Have you ever had one of those mornings where all your issues seem to just lay themselves out right before your eyes? It’s like all of a sudden you see exactly what’s going on, and you begin to get a real sense of what is going to be required for you to turn things around. And then you make a fatal mistake by uttering those two terrible words…
Think you should be writing more? “I gotta get to work on that book idea…” Should you start exercising again? “I gotta get to the gym more often…” Missing old friends? “I gotta start being more sociable…” Thinking about getting the band back together? “I gotta start writing songs again…” Feeling a little far from God? “I gotta start reading my Bible and praying more…”

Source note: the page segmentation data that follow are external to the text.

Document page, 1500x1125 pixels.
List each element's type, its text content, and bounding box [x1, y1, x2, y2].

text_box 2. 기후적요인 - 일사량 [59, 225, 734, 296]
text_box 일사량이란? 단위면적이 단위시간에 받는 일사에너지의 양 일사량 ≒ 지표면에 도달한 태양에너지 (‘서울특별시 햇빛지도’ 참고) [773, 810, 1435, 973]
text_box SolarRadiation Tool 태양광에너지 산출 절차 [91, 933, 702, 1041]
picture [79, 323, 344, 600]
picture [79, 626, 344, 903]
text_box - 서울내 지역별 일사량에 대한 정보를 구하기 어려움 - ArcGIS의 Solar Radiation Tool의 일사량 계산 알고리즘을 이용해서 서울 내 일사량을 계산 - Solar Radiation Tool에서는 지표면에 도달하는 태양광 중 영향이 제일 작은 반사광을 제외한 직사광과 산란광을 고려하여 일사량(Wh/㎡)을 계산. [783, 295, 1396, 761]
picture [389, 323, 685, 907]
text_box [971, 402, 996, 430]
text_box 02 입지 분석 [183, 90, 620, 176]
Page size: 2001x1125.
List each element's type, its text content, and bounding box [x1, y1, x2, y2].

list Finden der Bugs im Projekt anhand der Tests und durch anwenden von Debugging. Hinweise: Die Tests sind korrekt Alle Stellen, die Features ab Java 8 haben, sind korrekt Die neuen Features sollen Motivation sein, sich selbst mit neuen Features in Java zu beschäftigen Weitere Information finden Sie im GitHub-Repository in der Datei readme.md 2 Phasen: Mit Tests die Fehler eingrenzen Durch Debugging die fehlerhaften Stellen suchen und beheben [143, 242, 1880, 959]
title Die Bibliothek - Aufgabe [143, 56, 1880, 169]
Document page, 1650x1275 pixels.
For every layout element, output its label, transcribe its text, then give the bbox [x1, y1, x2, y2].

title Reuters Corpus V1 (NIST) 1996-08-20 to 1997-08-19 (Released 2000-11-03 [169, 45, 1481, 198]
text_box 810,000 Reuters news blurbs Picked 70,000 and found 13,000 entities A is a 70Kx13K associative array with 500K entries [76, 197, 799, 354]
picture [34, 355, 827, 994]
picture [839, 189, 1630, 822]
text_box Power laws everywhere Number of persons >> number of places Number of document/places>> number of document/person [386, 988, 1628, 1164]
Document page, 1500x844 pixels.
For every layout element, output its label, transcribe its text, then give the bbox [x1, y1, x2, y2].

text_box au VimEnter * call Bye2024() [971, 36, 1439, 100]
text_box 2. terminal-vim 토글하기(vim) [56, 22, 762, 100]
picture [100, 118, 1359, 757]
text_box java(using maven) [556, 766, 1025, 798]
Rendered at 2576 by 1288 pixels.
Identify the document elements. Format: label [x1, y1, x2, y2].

It’s amazing how two little words can turn something you’re passionate about or something you enjoy doing or something that could truly benefit you into grueling, grinding, miserable work of the most frustrating order. Suddenly, writing becomes a pressure cooker. Staying in touch with friends seems more like a weekly requirement. A relationship with God becomes a guilt-ridden minefield of good intentions gone awry.
It’s always astounded me, the way I’m able to put pressure on myself in a way no one else can or even does. Is there an editor somewhere expecting a manuscript from me by the end of the month? No. Do I need to set a new personal best time for riding my bicycle around my neighborhood because I need to qualify for some competition? No. Most of all, do I even possess the strength within myself to be the kind of Christian I should be?
The problem with being a Christian and “I gotta” is that it flips the teachings of Jesus on their heads. When God puts a motivation on our hearts, what He wants us to do is turn to Him for the strength to do what needs to be done, not to place even more demands on ourselves. Instead of praying about my issues, I begin to obsess over all the things I should be doing more of. So I start putting forth greater effort, only to find I’m almost immediately overwhelmed and utterly depressed by my lack of success.
“I can’t do it,” I say to myself. “I’ve failed … again.”
You know what the only thing I gotta do? Trust God. Rely on His strength, not mine. Stop pressing so hard. Find some joy again in the things I love and stop making everything some sort of competition or deadline. Accept that if I make the attempt He’ll meet me halfway, instead of believing I have to complete the work and then present it to Him.
None of this is optional. I gotta do it.